# EXERCISE PROMPT
Reproduce word for word the part of the records below that opens with the line containing "Which series has" and closes with the line containing "What is the sum", both lines included. Leave any picture out of your answer.

INPUT START

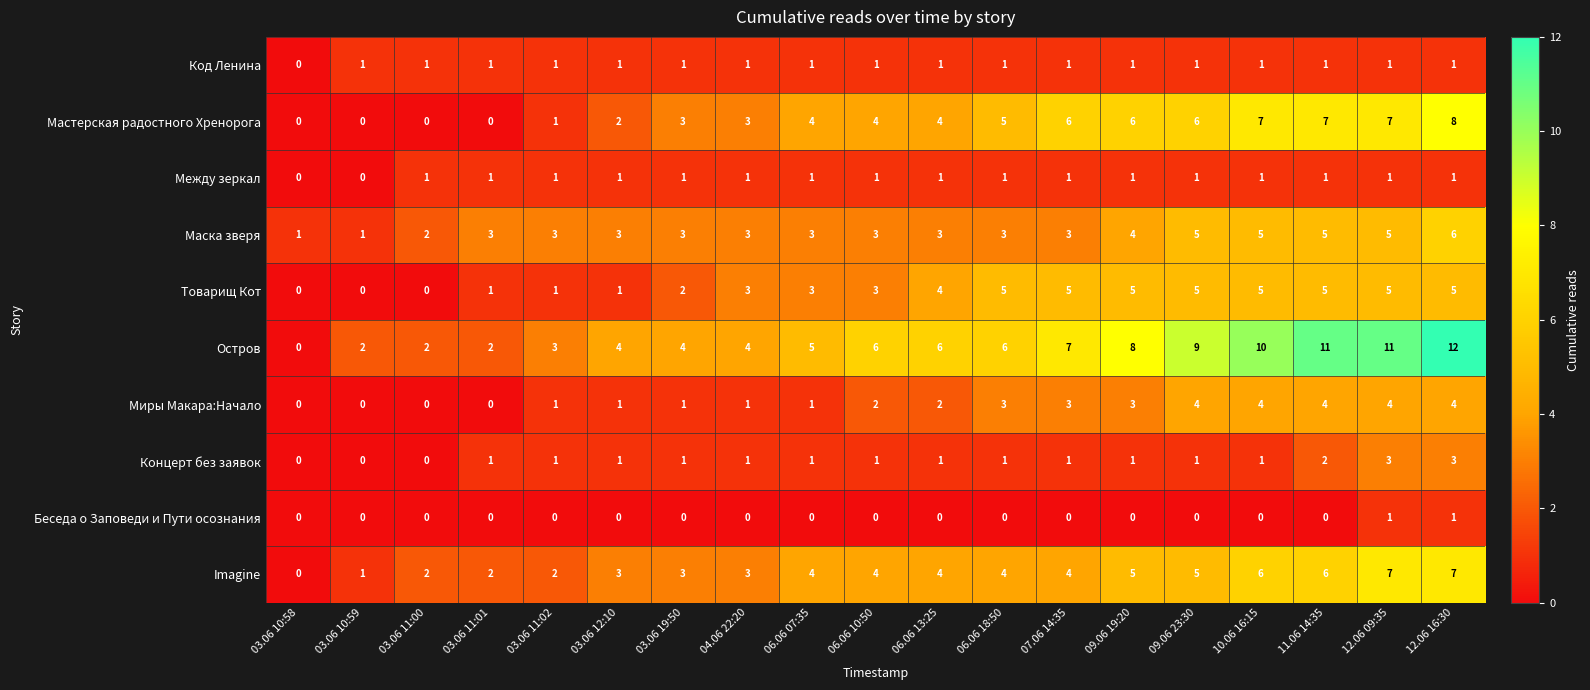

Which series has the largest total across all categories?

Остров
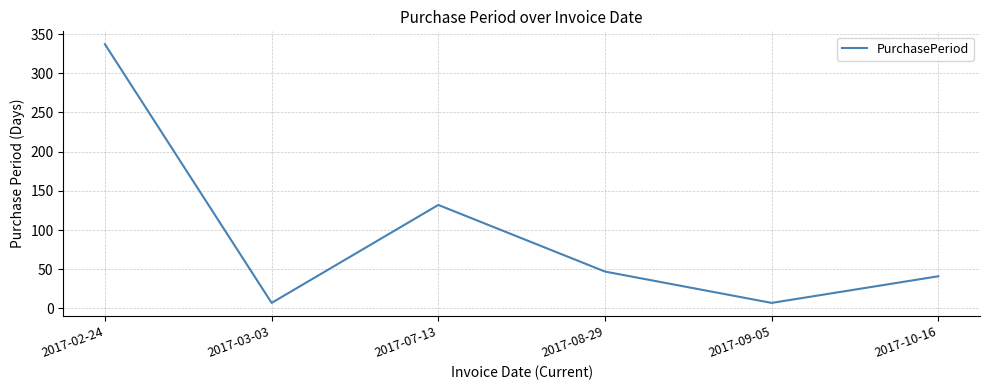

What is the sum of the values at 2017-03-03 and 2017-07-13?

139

INPUT END
INPUT START

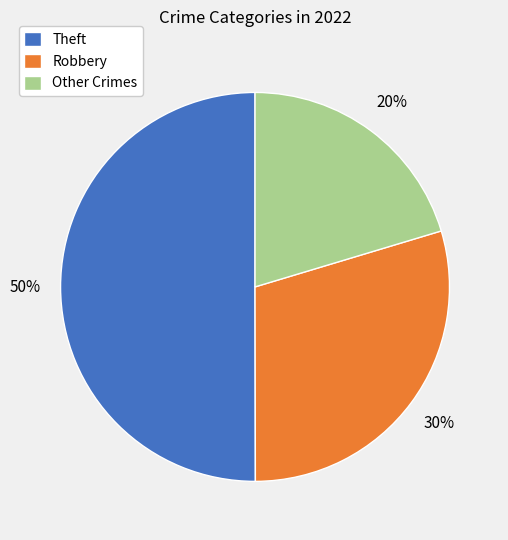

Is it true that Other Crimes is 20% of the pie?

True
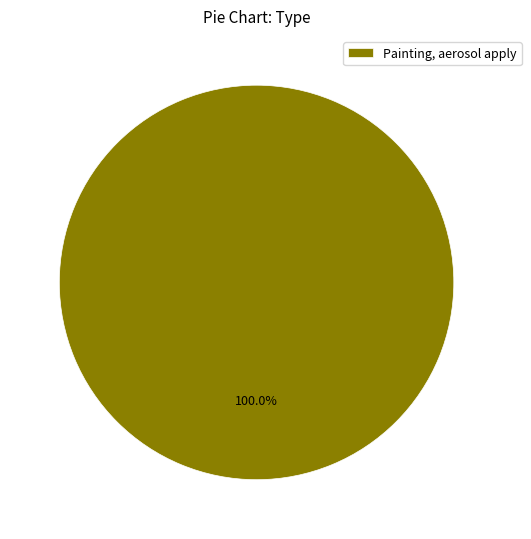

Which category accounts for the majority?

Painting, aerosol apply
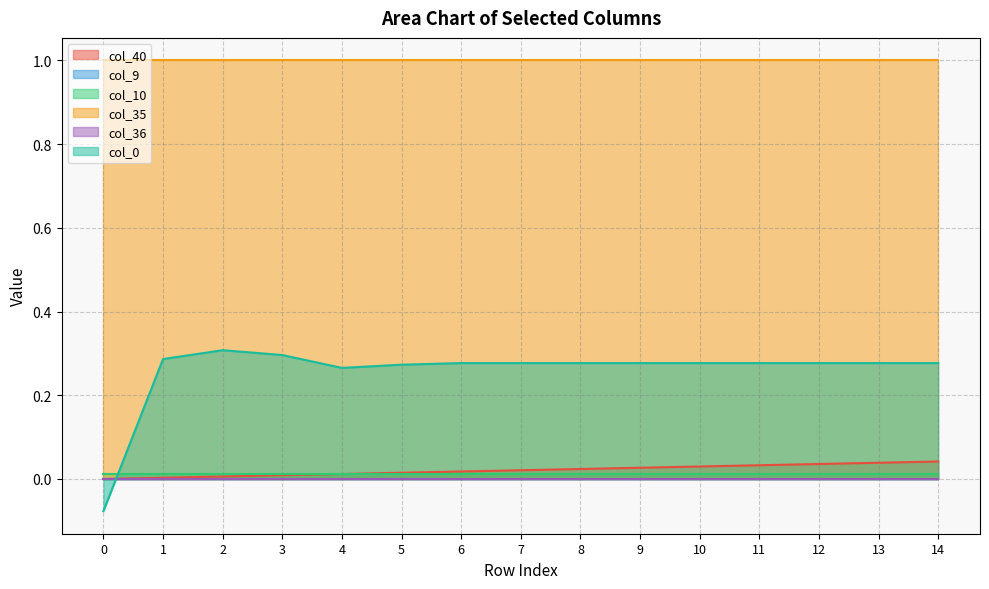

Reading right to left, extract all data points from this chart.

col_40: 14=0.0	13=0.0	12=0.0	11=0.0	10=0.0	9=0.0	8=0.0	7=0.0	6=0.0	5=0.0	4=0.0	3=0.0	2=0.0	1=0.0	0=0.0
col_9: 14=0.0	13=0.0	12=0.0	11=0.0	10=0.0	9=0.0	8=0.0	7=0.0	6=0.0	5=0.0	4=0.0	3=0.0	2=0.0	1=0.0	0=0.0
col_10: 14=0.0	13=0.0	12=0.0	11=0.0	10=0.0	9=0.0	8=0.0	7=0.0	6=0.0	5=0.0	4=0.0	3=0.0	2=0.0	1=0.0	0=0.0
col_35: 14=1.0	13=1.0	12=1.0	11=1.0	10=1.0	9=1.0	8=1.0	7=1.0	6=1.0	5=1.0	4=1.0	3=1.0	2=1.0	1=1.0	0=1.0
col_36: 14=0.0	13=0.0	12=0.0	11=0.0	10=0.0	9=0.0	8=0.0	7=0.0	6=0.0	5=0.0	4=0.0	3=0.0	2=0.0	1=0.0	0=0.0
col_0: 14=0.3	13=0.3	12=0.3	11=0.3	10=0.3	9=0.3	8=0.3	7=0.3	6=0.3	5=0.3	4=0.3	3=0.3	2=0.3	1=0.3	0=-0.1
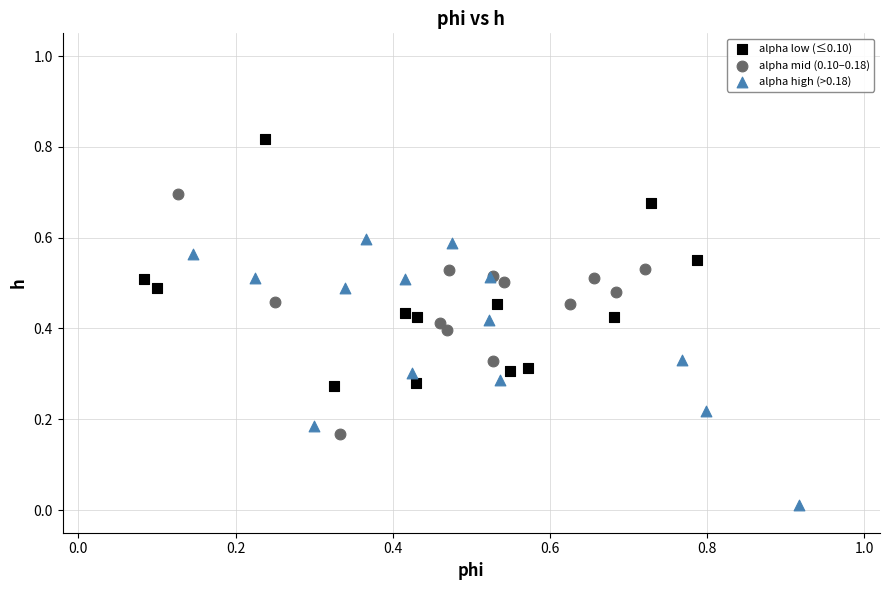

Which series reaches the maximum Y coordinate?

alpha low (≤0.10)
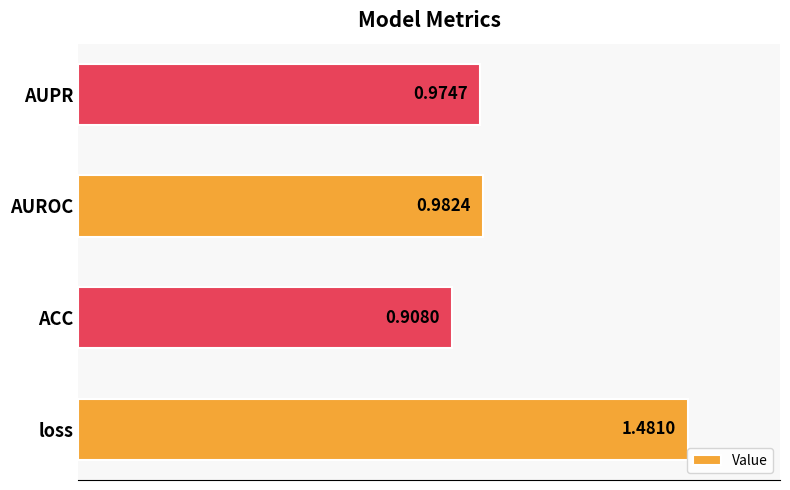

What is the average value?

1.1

INPUT END

# SOLUTION BELOW
Which series has the largest total across all categories?

Остров

What is the sum of the values at 2017-03-03 and 2017-07-13?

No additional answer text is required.